- **Required work**
Continue the blog post about Howard Dean's comments on hate speech and the First Amendment, picking up after its last sentence.

- **Passage shown**

- Opening Delimiter -

Howard Dean has been saying some remarkably dumb things about free speech this week. I can’t embed his tweets (his Twitter staff blocked me for some very low-grade C-level snark) but it essentially amounts to there being no right to “hate speech”.
You can read Mataconis above and the link therein to Volokh who are experts in the legal history. They point out chapter and verse where Dean has it wrong.
The idea that so-called ‘hate speech,” a term which is incapable of being adequately defined objectively and seems to depend entirely on the subjective reactions of listeners, is not protected by the First Amendment goes against the entire history of the First Amendment itself as well as numerous landmark Court decisions that have put the definition of ‘freedom of speech’ to the test. One of the most famous of those, or course, was National Socialist Party Of America v. Village of Skokie, a 1972 case that involved an effort by a predominantly Jewish Chicago suburb’s efforts to block a group of Nazis from staging a march through the town. In that case, the Illinois Supreme Court, acting after a reversal of an injunction against the march issued by the United States Supreme Court, ruled that the use of a swastika in the march was precisely the kind of symbolic speech protected by the First Amendment and that the government could not enact a prior restraint against such speech just based on the fear that it could provoke a violent response from on-lookers. More recently, in Snyder v. Phelps, the Supreme Court set aside a civil judgment issued by a jury in Maryland against the Westboro Baptist Church in favor of the father of a fallen Marine whose funeral was protested by Westboro with its all-too-familiar signs and rhetoric. In its ruling, the Court held that the fact that Westboro’s rhetoric was highly offensive and hateful was not, in and of itself sufficient reason to exempt it from the protection of the First Amendment. In these and other cases, the Supreme Court has made clear that the mere fact that speech is offensive is not, in and of itself, sufficient justification for banning it or punishing those who might utter it in either criminal or civil Court.

- Closing Delimiter -

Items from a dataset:
- Opening Delimiter -

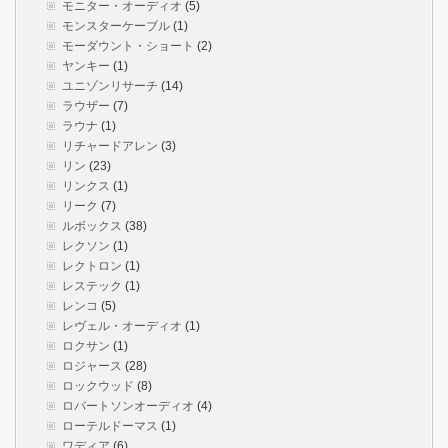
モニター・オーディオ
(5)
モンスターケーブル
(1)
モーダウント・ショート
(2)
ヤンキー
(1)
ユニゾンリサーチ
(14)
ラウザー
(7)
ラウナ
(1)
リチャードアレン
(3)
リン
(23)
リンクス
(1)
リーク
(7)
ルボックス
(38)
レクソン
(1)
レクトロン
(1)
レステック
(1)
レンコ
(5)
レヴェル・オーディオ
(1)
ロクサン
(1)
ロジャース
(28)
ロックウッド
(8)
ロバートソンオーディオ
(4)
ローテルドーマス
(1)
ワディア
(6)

- Closing Delimiter -
- Opening Delimiter -

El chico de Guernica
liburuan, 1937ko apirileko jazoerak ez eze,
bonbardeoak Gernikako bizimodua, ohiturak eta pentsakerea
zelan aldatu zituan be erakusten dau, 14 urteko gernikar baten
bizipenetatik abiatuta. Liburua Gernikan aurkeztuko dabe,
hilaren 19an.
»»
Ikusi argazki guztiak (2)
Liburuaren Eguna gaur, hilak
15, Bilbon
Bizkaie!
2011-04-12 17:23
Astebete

- Closing Delimiter -

- **Written answer**
Proponents of hate speech bans argue that such speech is, in fact, a form of violence. But this argument has gotten very far since most people, rightly, regard it as obscene to equate speech with violence. They have also tried to argue that hate speech constitutes “incitement”. But Volokh gets into this:
The same is true of the other narrow exceptions, such as for true threats of illegal conduct or incitement intended to and likely to produce imminent illegal conduct — i.e., illegal conduct in the next few hours or maybe days, as opposed to some illegal conduct some time in the future. But these are very narrow exceptions. Dean’s post came in response to a Steven Greenhouse tweet saying, “Free Speech Defenders Don’t Forget: Ann Coulter once said: My only regret w/ Timothy McVeigh is he did not go to the New York Times building”; but if Dean meant that such speech by Coulter is constitutionally unprotected, he’s wrong. Indeed, even if Coulter was speaking seriously (which I doubt), such speech isn’t unprotected incitement, because it isn’t intended to promote imminent illegal conduct. Compare, e.g., Rankin v. McPherson (1987), which upheld the right to say, after President Ronald Reagan was wounded in an assassination attempt, “If they go for him again, I hope they get him” — and that was in a case involving a government employee being fired for her speech; the First Amendment offers even stronger protection to ordinary citizens whose speech is more directly restricted by the government.
Returning to bigoted speech, which is what most people use “hate speech” to mean, threatening to kill someone because he’s black (or white), or intentionally inciting someone to a likely and immediate attack on someone because he’s Muslim (or Christian or Jewish), can be made a crime. But this isn’t because it’s “hate speech”; it’s because it’s illegal to make true threats and incite imminent crimes against anyone and for any reason, for instance because they are police officers or capitalists or just someone who is sleeping with the speaker’s ex-girlfriend.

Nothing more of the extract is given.